[Stored items]
- - - - - - -
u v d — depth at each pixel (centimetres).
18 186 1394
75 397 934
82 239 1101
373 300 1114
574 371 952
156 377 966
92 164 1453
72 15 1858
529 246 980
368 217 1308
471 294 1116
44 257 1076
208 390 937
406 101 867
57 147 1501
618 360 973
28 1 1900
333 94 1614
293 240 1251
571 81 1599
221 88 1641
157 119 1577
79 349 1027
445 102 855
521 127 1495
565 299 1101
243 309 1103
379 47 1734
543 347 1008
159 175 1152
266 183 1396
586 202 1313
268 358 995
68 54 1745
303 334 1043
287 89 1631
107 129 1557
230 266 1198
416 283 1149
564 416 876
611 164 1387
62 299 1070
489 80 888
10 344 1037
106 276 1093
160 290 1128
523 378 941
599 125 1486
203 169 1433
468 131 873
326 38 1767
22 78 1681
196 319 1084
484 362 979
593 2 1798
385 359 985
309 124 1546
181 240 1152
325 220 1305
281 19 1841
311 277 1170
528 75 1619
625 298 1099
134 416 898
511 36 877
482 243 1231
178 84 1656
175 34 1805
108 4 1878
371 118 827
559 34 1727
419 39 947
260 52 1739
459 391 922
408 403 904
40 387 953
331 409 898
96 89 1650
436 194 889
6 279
- - - - - - -
> [TO DO]:
Quote the data above in full, changing nothing.

> [RESPONSE AREA]:
u v d — depth at each pixel (centimetres).
18 186 1394
75 397 934
82 239 1101
373 300 1114
574 371 952
156 377 966
92 164 1453
72 15 1858
529 246 980
368 217 1308
471 294 1116
44 257 1076
208 390 937
406 101 867
57 147 1501
618 360 973
28 1 1900
333 94 1614
293 240 1251
571 81 1599
221 88 1641
157 119 1577
79 349 1027
445 102 855
521 127 1495
565 299 1101
243 309 1103
379 47 1734
543 347 1008
159 175 1152
266 183 1396
586 202 1313
268 358 995
68 54 1745
303 334 1043
287 89 1631
107 129 1557
230 266 1198
416 283 1149
564 416 876
611 164 1387
62 299 1070
489 80 888
10 344 1037
106 276 1093
160 290 1128
523 378 941
599 125 1486
203 169 1433
468 131 873
326 38 1767
22 78 1681
196 319 1084
484 362 979
593 2 1798
385 359 985
309 124 1546
181 240 1152
325 220 1305
281 19 1841
311 277 1170
528 75 1619
625 298 1099
134 416 898
511 36 877
482 243 1231
178 84 1656
175 34 1805
108 4 1878
371 118 827
559 34 1727
419 39 947
260 52 1739
459 391 922
408 403 904
40 387 953
331 409 898
96 89 1650
436 194 889
6 279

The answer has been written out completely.